La inauguración tuvo lugar el 19 de octubre de 1972 y fue presidida por el entonces príncipe de Asturias, Juan Carlos de Borbón, quien recibió la medalla del centro y se dirigió a los alumnos con estas palabras: «Quiero ver en vosotros, representantes de la juventud española, al hombre y la mujer capaces de unificar la potencia de la máquina, la disciplina corporal y la vocación al servicio de los demás». Asistieron asimismo el ministro de Trabajo, el gobernador civil de la provincia, Jaime de Foxá, y el capitán general de la Primera región militar, el teniente general García Rebull. Licinio de la Fuente destacó durante su intervención el plan de desarrollo de Universidades Laborales, programa iniciado quince años atrás y que daba grandes frutos en aquel entonces. No en vano, la capacidad de este tipo de centros había duplicado su capacidad en apenas cuatro años, pasando de las 17.000 plazas escolares del curso 1969-1970 -preveía el ministro de Trabajo- a más de 32.000 en 1973-1974. El número de matriculados procedentes del mundo rural, por otra parte, había pasado de constituir el cuatro al veinte por ciento del alumnado.

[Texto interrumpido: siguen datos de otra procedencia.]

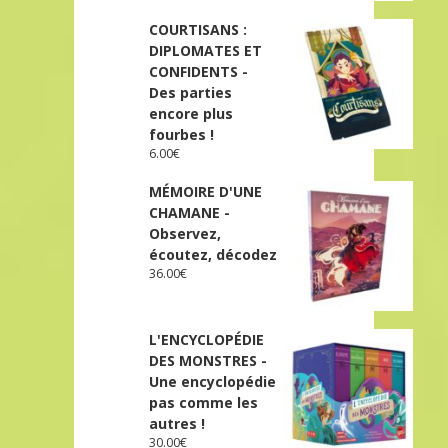
COURTISANS :
DIPLOMATES ET
CONFIDENTS -
Des parties
encore plus
fourbes !
6.00
€
MÉMOIRE D'UNE
CHAMANE -
Observez,
écoutez, décodez
36.00
€
L'ENCYCLOPÉDIE
DES MONSTRES -
Une encyclopédie
pas comme les
autres !
30.00
€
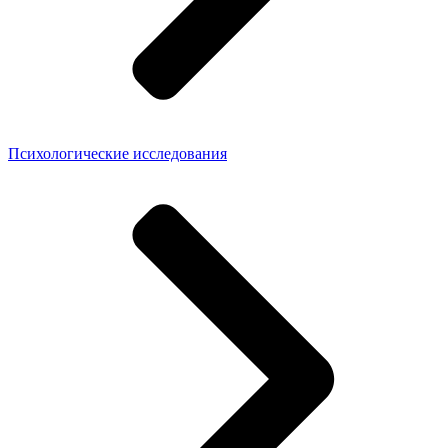
Психологические исследования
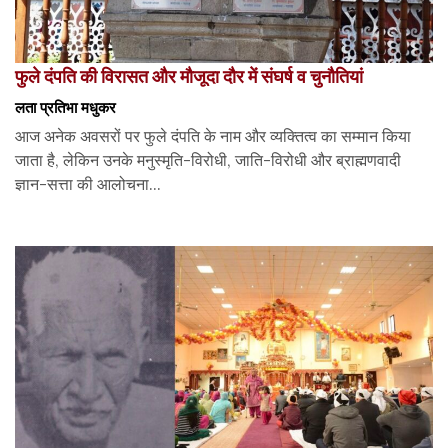
फुले दंपति की विरासत और मौजूदा दौर में संघर्ष व चुनौतियां
लता प्रतिभा मधुकर
आज अनेक अवसरों पर फुले दंपति के नाम और व्यक्तित्व का सम्मान किया
जाता है, लेकिन उनके मनुस्मृति-विरोधी, जाति-विरोधी और ब्राह्मणवादी
ज्ञान-सत्ता की आलोचना...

Además de su actividad docente, el nuevo centro desplegaría desde sus inicios un amplio programa deportivo y cultural. Su amplio salón de actos reunió en aquellos años desde un encuentro del Consejo Nacional de Empresarios con representantes de las cinco provincias de Castilla-La Nueva que más tarde se convertirían en Castilla-La Mancha (1976) hasta la constitución de la Federación de Municipios y Provincias de esta comunidad (1984), presidida por el presidente José Bono y por el alcalde Sánchez Garrido. Por aquel entonces se reuniría también allí la III Asamblea Estatal de Asociaciones de Vecinos, a la que Toledo presentaba como principales reivindicaciones la derogación del Trasvase Tajo-Segura y la recuperación de los cascos históricos.
La denominación «Centro de Estudios Integrados» (CEI) se abrió pronto camino: esta fórmula convivirá con la de «Universidad Laboral» hasta la nomenclatura definitiva del centro, «IES Universidad Laboral», prestando sus siglas a numerosas actividades deportivas. La Universidad Laboral de Toledo destacó desde muy pronto en baloncesto y balonmano, enfrentándose en 1981, por ejemplo, a los juveniles del Atlético de Madrid. 

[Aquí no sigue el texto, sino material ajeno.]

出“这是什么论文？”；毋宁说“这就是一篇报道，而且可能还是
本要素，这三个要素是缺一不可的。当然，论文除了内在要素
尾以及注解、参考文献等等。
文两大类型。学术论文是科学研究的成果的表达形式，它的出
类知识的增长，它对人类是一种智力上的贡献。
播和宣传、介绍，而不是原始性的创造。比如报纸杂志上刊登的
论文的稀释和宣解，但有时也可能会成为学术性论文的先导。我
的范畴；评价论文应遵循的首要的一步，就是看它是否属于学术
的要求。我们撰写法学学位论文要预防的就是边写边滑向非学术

Dentro de sus iniciativas culturales destacaremos, entre otras muchas, el ciclo de conferencias que en 1987 -el mismo año en que sus instalaciones acogieron el Congreso Provincial del PSOE- trajo a Toledo al historiador Javier Tusell y a conferenciantes como José María Gil Robles, Javier Rupérez y Luis de Grandes.

 

Juan Carlos I, todavía príncipe de Asturias, presidió  la inauguración
El 18 de octubre de 1972, toda la atención informativa de la provincia se concentró en la inauguración de la nueva Universidad Laboral, presidida por el príncipe de Asturias. Juan Carlos de Borbón descubrió una placa y visitó las instalaciones del centro acompañado por el ministro de Trabajo, Licinio de la Fuente (1923-2015), según la crónica de la agencia Cifra. Este subrayó que el príncipe de Asturias sería algún día rey, «y [el pueblo toledano] os lo dice aquí, donde la paz y la justicia, la juventud y el futuro se hacen fusión entrañable de lo que representa el centro y de lo que vos mismo representáis».